The Chemical Cargo Problem

Microplastics don’t just cause harm on their own. They act as tiny delivery vehicles for a cocktail of endocrine-disrupting chemicals. Plastics absorb and concentrate substances like bisphenols (including BPA), phthalates, flame retardants, and heavy metals, many of which are added during manufacturing. Because these chemicals aren’t permanently bonded to the plastic, they leach out once inside the body, particularly in warm, fluid-rich environments like reproductive tissue.

This matters because even at low concentrations, endocrine disruptors can mimic or block hormones that regulate fertility. In animal studies, microplastics contaminated with phthalates accumulated in testicular tissue and reduced both sperm count and vitality. The combination of the plastic particle itself plus the chemicals it carries creates a dual threat: physical disruption of cells and tissues, layered on top of chemical interference with hormonal signaling. The list of associated disorders includes infertility, early puberty, hormone-driven tumors, and metabolic problems.

Risks During Pregnancy and for Future Generations

Perhaps the most alarming findings involve exposure during pregnancy. Microplastics cross the placenta and reach the developing fetus, where they’ve been detected in fetal brain tissue. Animal studies show that prenatal exposure can alter fetal body weight and organ development, with some of these changes persisting into adulthood. Offspring of exposed mice showed changes in metabolic function, with some sex-specific differences in how those effects played out.

There are also signs that the reproductive damage could span generations. When pregnant animals were exposed to endocrine-disrupting chemicals carried by plastics (BPA and phthalates specifically), researchers observed ovarian disease, testicular abnormalities, obesity, and pubertal disruptions not just in the first generation of offspring, but in the second and third generations as well, with the third generation often showing the most pronounced effects. This suggests that microplastic-associated chemicals may trigger epigenetic changes, alterations to how genes are expressed that get passed down without changing the DNA itself.

Infants affected by intrauterine growth restriction linked to these exposures face elevated long-term risks for cardiovascular disease, type 2 diabetes, and metabolic syndrome, particularly if they experience rapid “catch-up” growth in early life.

What We Know and What We Don’t

The core question of whether microplastics cause human infertility sits in a difficult evidentiary space. The biological mechanisms are well-documented: microplastics damage the protective barriers around reproductive cells, disrupt hormonal signaling, impair egg and sperm quality, generate oxidative stress, and deliver endocrine disruptors to sensitive tissues. Human tissue studies confirm that the particles are present in exactly the places where this damage would matter. And the correlations between microplastic presence and reduced sperm motility in human semen are striking.

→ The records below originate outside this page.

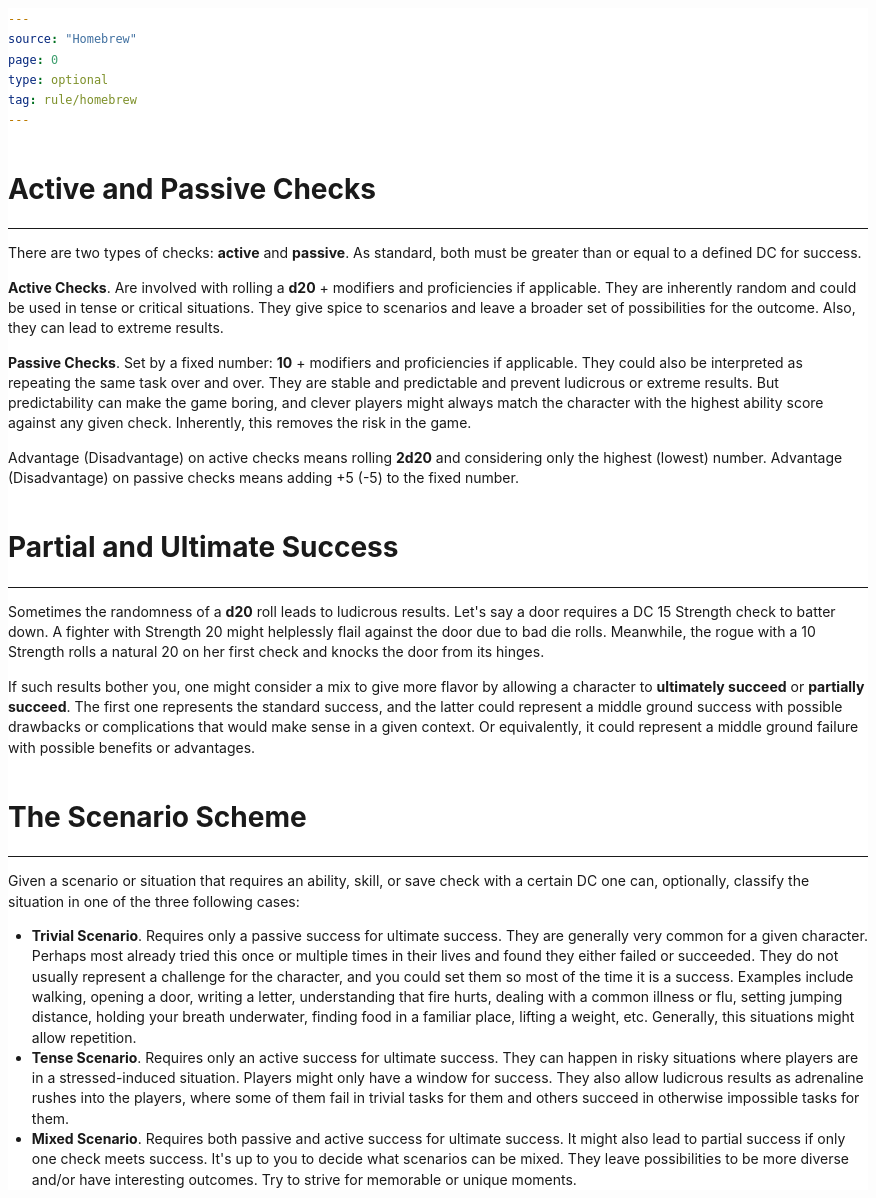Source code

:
 ```yaml
---
source: "Homebrew"
page: 0
type: optional
tag: rule/homebrew
---
```


# Active and Passive Checks
---
There are two types of checks: **active** and **passive**. As standard, both must be greater than or equal to a defined DC for success. 

**Active Checks**. Are involved with rolling a **d20** + modifiers and proficiencies if applicable. They are inherently random and could be used in tense or critical situations. They give spice to scenarios and leave a broader set of possibilities for the outcome. Also, they can lead to extreme results. 

**Passive Checks**. Set by a fixed number: **10** + modifiers and proficiencies if applicable. They could also be interpreted as repeating the same task over and over. They are stable and predictable and prevent ludicrous or extreme results. But predictability can make the game boring, and clever players might always match the character with the highest ability score against any given check. Inherently, this removes the risk in the game.

Advantage (Disadvantage) on active checks means rolling **2d20** and considering only the highest (lowest) number. Advantage (Disadvantage) on passive checks means adding +5 (-5) to the fixed number. 

# Partial and Ultimate Success 
---
Sometimes the randomness of a **d20** roll leads to ludicrous results. Let's say a door requires a DC 15 Strength check to batter down. A fighter with Strength 20 might helplessly flail against the door due to bad die rolls. Meanwhile, the rogue with a 10 Strength rolls a natural 20 on her first check and knocks the door from its hinges. 

If such results bother you, one might consider a mix to give more flavor by allowing a character to **ultimately succeed** or **partially succeed**. The first one represents the standard success, and the latter could represent a middle ground success with possible drawbacks or complications that would make sense in a given context. Or equivalently, it could represent a middle ground failure with possible benefits or advantages. 

# The Scenario Scheme
---
Given a scenario or situation that requires an ability, skill, or save check with a certain DC one can, optionally, classify the situation in one of the three following cases:

- **Trivial Scenario**. Requires only a passive success for ultimate success. They are generally very common for a given character. Perhaps most already tried this once or multiple times in their lives and found they either failed or succeeded. They do not usually represent a challenge for the character, and you could set them so most of the time it is a success. Examples include walking, opening a door, writing a letter, understanding that fire hurts, dealing with a common illness or flu, setting jumping distance, holding your breath underwater, finding food in a familiar place, lifting a weight, etc. Generally, this situations might allow repetition. 
- **Tense Scenario**. Requires only an active success for ultimate success. They can happen in risky situations where players are in a stressed-induced situation. Players might only have a window for success. They also allow ludicrous results as adrenaline rushes into the players, where some of them fail in trivial tasks for them and others succeed in otherwise impossible tasks for them. 
- **Mixed Scenario**. Requires both passive and active success for ultimate success. It might also lead to partial success if only one check meets success. It's up to you to decide what scenarios can be mixed. They leave possibilities to be more diverse and/or have interesting outcomes. Try to strive for memorable or unique moments.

What’s missing is the kind of long-term, large-scale human data that would establish a definitive causal link at real-world exposure levels. Most dose-response studies have been conducted in animals, often at concentrations higher than what humans typically encounter. No established safety threshold exists for microplastic exposure as it relates to fertility. And because everyone is now exposed to some degree, finding an unexposed control group is essentially impossible.

The trajectory of the evidence, however, points in one direction. Microplastic concentrations in human tissue appear to be increasing over time, the biological pathways for reproductive harm are clearly identified, and the chemicals they carry are already classified as reproductive toxicants. The gap between “strongly implicated” and “proven cause” is narrowing with each new study.